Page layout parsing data

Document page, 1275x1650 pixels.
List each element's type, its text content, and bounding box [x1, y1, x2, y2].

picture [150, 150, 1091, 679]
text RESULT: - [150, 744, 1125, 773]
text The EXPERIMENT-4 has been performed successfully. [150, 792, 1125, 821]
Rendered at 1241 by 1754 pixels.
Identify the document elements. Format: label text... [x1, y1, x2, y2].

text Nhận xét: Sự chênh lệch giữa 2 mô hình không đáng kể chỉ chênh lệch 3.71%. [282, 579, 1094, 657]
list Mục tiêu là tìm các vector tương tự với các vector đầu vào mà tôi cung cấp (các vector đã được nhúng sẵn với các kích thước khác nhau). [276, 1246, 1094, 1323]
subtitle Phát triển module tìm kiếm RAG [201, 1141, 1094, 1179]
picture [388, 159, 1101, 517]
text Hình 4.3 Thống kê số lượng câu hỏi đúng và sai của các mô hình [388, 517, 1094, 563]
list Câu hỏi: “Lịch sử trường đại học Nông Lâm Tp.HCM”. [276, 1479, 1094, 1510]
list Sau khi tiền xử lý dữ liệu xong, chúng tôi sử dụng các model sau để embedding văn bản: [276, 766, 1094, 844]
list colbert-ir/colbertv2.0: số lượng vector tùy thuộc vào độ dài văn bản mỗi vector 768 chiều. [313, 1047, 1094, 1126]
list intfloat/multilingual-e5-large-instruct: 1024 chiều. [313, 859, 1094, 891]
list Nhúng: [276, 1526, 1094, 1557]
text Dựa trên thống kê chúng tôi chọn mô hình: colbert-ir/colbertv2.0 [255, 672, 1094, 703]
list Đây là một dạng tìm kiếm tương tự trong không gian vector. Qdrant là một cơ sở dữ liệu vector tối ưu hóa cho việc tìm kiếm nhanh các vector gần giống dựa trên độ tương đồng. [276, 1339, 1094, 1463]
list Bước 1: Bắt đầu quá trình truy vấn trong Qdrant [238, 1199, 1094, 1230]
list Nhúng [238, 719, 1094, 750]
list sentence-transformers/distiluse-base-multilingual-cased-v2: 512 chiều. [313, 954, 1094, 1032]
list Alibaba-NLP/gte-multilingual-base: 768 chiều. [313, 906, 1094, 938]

**YOUR TASK:** The records above need to be transcribed in full. Keep every character unchanged.

**YOUR SOLUTION:**
Document page, 1275x1650 pixels.
List each element's type, its text content, and bounding box [x1, y1, x2, y2].

picture [150, 150, 1091, 679]
text RESULT: - [150, 744, 1125, 773]
text The EXPERIMENT-4 has been performed successfully. [150, 792, 1125, 821]
Rendered at 1241 by 1754 pixels.
Identify the document elements. Format: label text... [x1, y1, x2, y2].

text Nhận xét: Sự chênh lệch giữa 2 mô hình không đáng kể chỉ chênh lệch 3.71%. [282, 579, 1094, 657]
list Mục tiêu là tìm các vector tương tự với các vector đầu vào mà tôi cung cấp (các vector đã được nhúng sẵn với các kích thước khác nhau). [276, 1246, 1094, 1323]
subtitle Phát triển module tìm kiếm RAG [201, 1141, 1094, 1179]
picture [388, 159, 1101, 517]
text Hình 4.3 Thống kê số lượng câu hỏi đúng và sai của các mô hình [388, 517, 1094, 563]
list Câu hỏi: “Lịch sử trường đại học Nông Lâm Tp.HCM”. [276, 1479, 1094, 1510]
list Sau khi tiền xử lý dữ liệu xong, chúng tôi sử dụng các model sau để embedding văn bản: [276, 766, 1094, 844]
list colbert-ir/colbertv2.0: số lượng vector tùy thuộc vào độ dài văn bản mỗi vector 768 chiều. [313, 1047, 1094, 1126]
list intfloat/multilingual-e5-large-instruct: 1024 chiều. [313, 859, 1094, 891]
list Nhúng: [276, 1526, 1094, 1557]
text Dựa trên thống kê chúng tôi chọn mô hình: colbert-ir/colbertv2.0 [255, 672, 1094, 703]
list Đây là một dạng tìm kiếm tương tự trong không gian vector. Qdrant là một cơ sở dữ liệu vector tối ưu hóa cho việc tìm kiếm nhanh các vector gần giống dựa trên độ tương đồng. [276, 1339, 1094, 1463]
list Bước 1: Bắt đầu quá trình truy vấn trong Qdrant [238, 1199, 1094, 1230]
list Nhúng [238, 719, 1094, 750]
list sentence-transformers/distiluse-base-multilingual-cased-v2: 512 chiều. [313, 954, 1094, 1032]
list Alibaba-NLP/gte-multilingual-base: 768 chiều. [313, 906, 1094, 938]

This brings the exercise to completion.